══ Available data
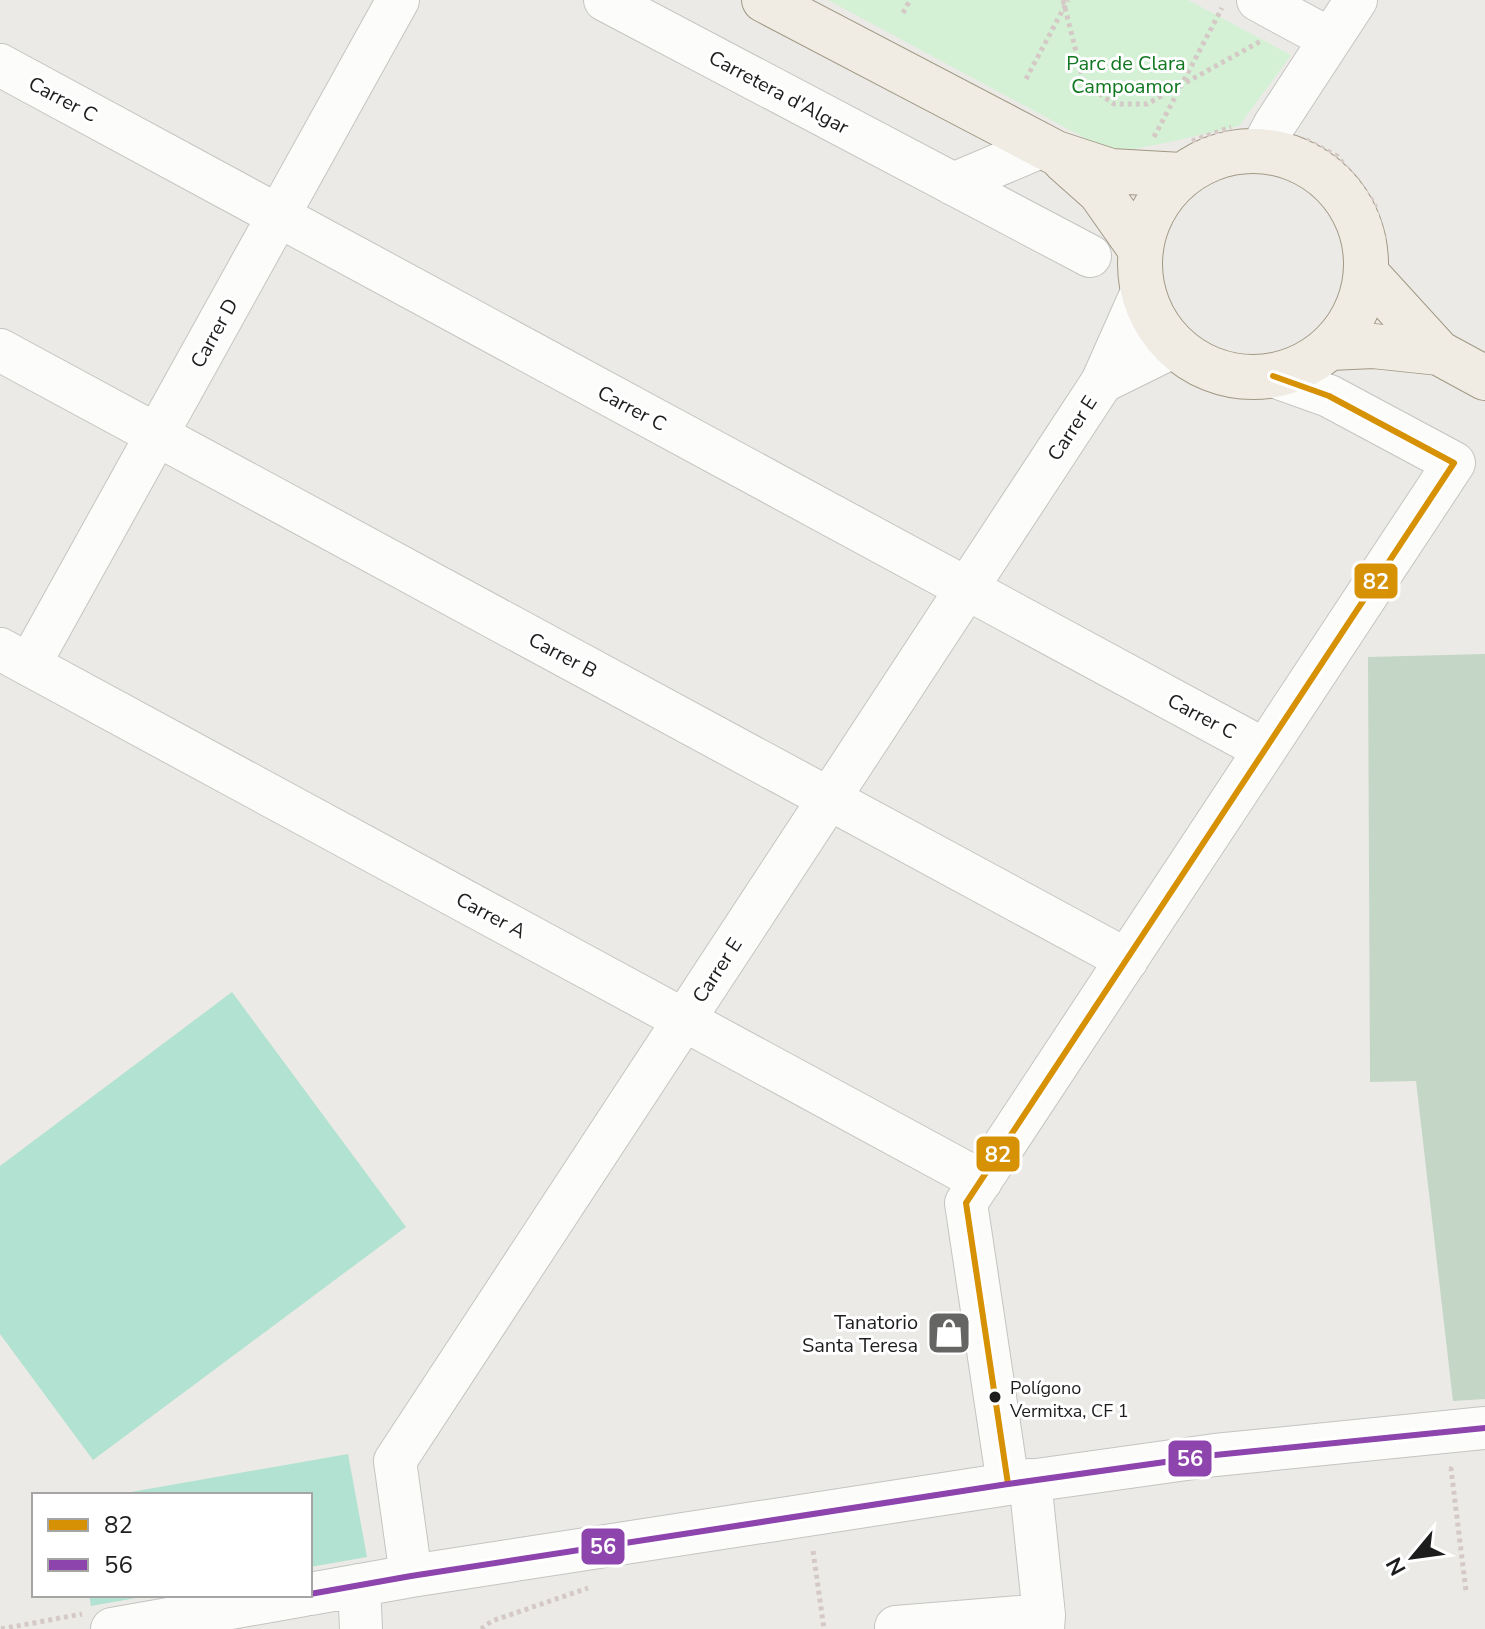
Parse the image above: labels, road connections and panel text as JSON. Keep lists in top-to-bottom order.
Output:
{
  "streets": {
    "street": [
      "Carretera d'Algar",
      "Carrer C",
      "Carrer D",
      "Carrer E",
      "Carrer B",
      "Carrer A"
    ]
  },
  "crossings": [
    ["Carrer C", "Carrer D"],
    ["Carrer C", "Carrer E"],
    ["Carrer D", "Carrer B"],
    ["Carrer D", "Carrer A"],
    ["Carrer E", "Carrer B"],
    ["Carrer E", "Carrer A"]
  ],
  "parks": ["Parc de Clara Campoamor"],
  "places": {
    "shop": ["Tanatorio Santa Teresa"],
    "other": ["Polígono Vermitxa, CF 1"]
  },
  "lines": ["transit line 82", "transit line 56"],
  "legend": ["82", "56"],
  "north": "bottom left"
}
════
══ Available data
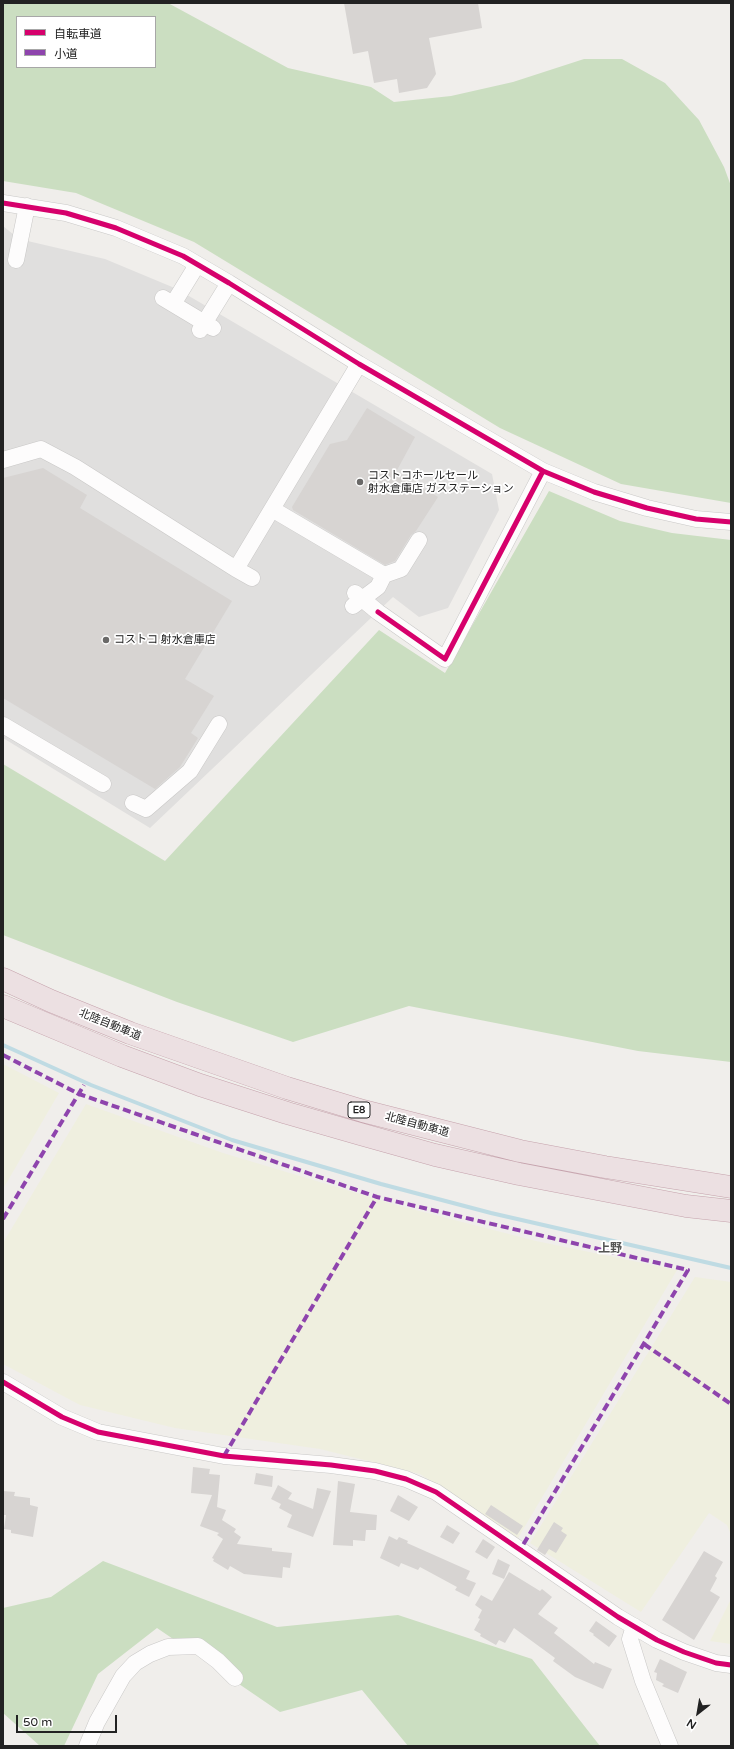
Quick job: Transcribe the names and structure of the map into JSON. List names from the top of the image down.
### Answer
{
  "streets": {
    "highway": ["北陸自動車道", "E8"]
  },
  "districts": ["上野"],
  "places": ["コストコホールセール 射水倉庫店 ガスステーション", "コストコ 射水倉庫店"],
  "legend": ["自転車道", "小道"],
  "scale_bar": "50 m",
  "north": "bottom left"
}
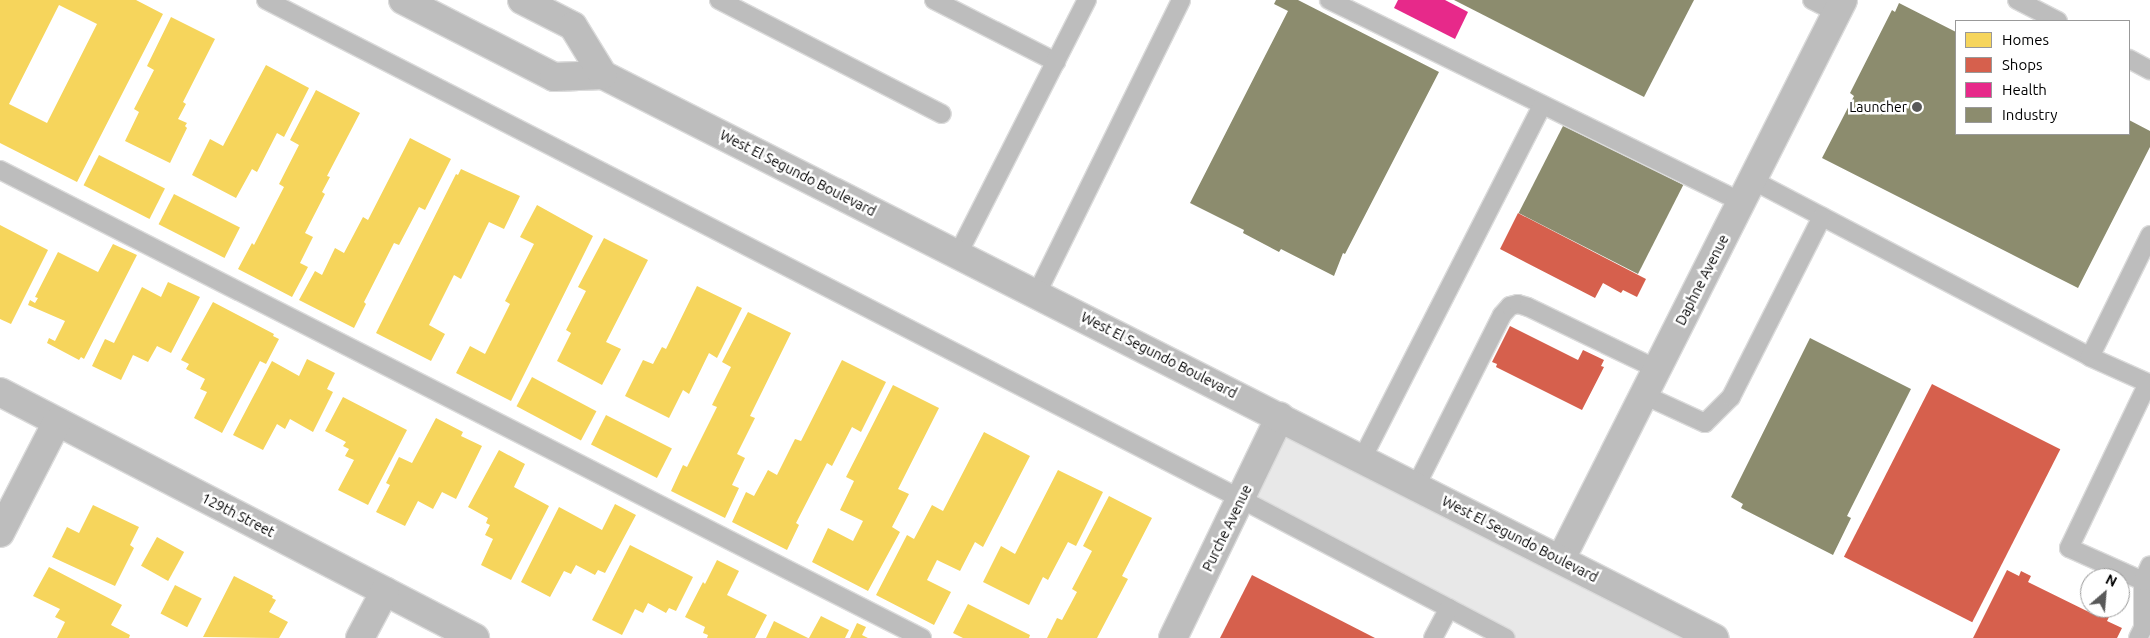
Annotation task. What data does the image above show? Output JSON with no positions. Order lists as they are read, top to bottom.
════
══ Available data
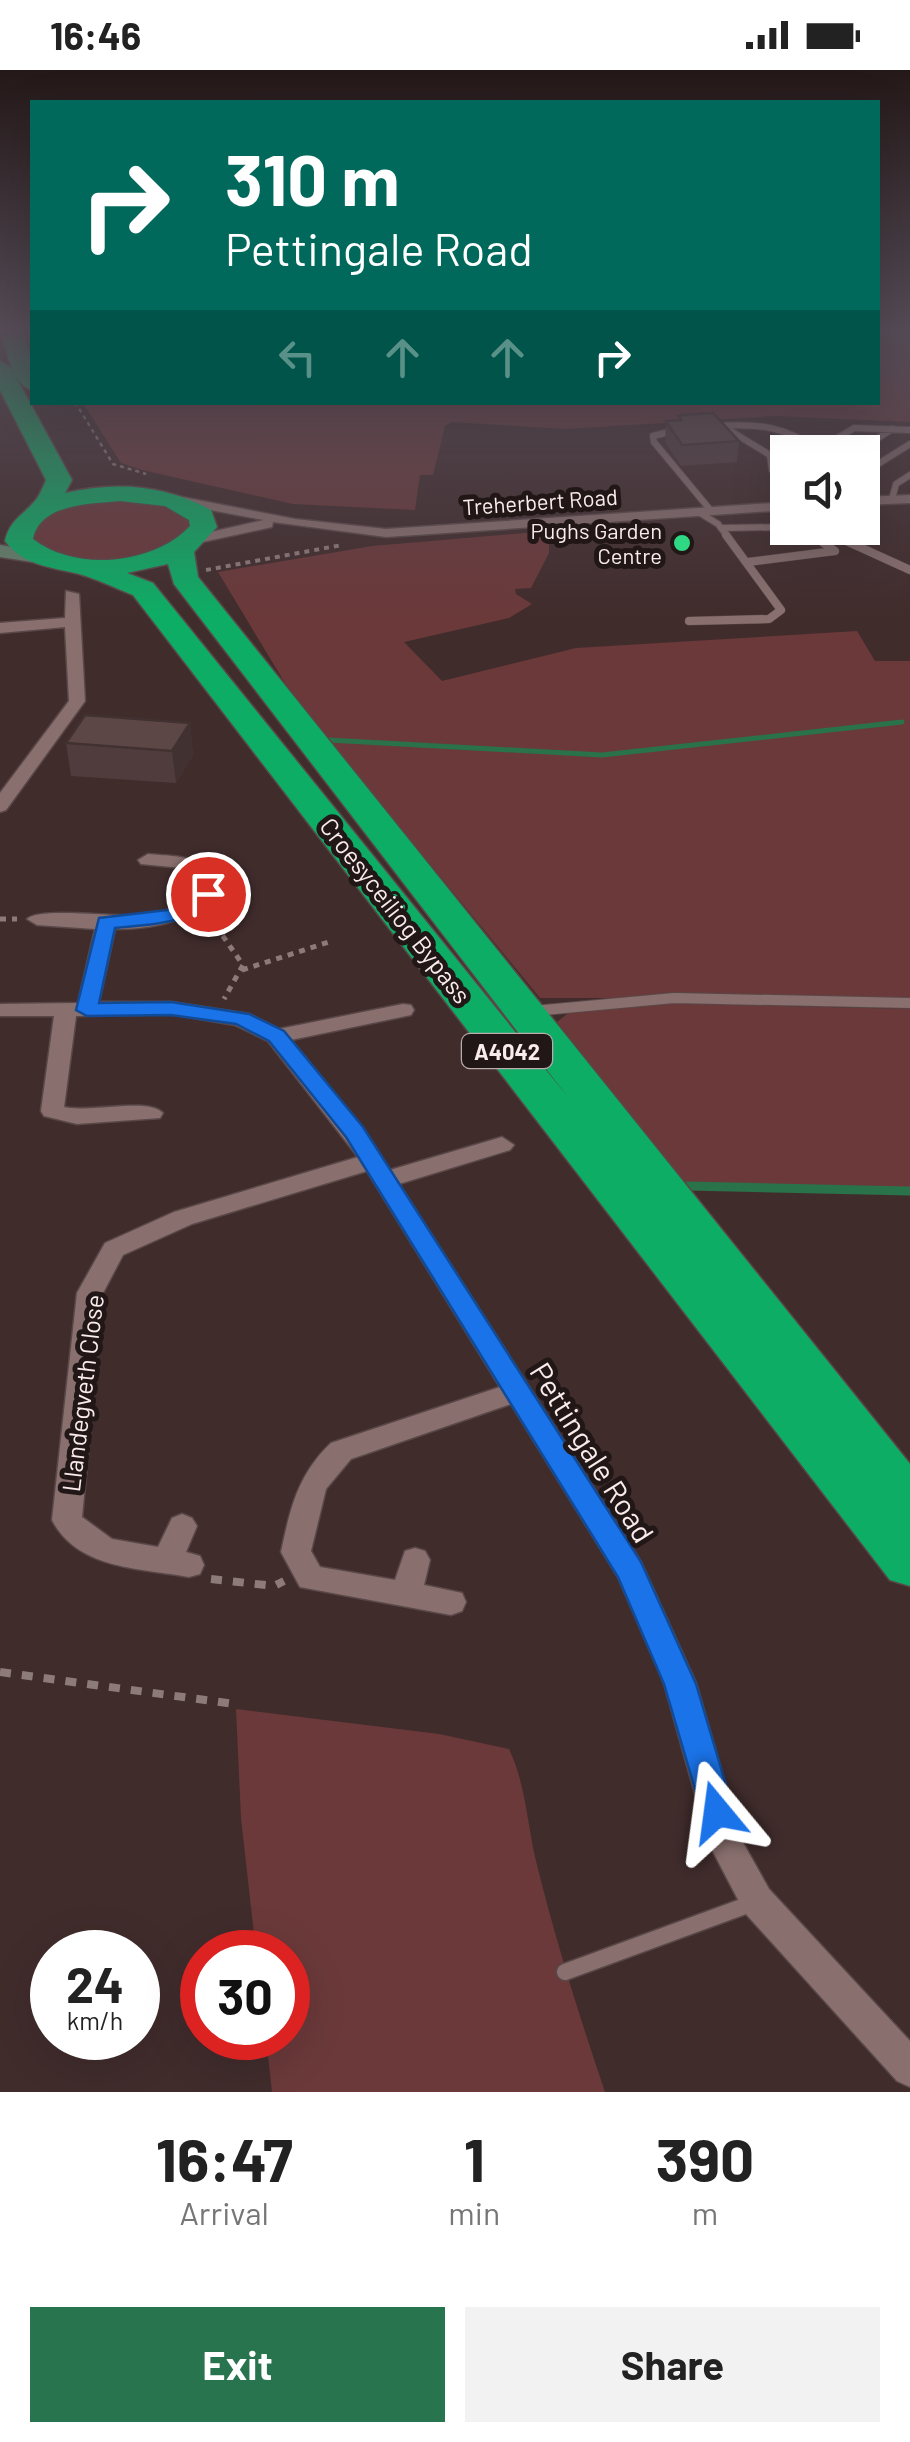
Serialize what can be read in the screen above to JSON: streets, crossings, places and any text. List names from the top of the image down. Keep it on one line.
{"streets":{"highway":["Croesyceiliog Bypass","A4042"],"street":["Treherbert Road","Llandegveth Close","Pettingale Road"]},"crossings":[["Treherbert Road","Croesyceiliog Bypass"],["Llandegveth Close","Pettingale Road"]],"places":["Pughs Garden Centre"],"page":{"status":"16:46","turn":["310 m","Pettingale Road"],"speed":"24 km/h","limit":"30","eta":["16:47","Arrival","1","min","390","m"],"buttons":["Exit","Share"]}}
════
▶ **Exercise directions**
Scan the listing and report each line where the word "lists" shows up.

▶ **Solved problem**
Parse the image above: labels, road connections and panel text as JSON. Keep lists in top-to-bottom order.
Annotation task. What data does the image above show? Output JSON with no positions. Order lists as they are read, top to bottom.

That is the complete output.